→ **Work task**: Each line of the listing where "anticipazioni" appears should be reported.

→ **Input data**:
────────────────────────────────────────

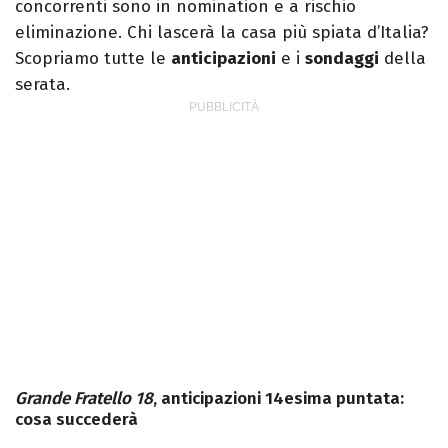
concorrenti sono in nomination e a rischio
eliminazione. Chi lascerà la casa più spiata d’Italia?
Scopriamo tutte le
anticipazioni
e i
sondaggi
della
serata.
Grande Fratello
18
, anticipazioni 14esima puntata:
cosa succederà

────────────────────────────────────────

→ **Expected answer**:
anticipazioni
, anticipazioni 14esima puntata:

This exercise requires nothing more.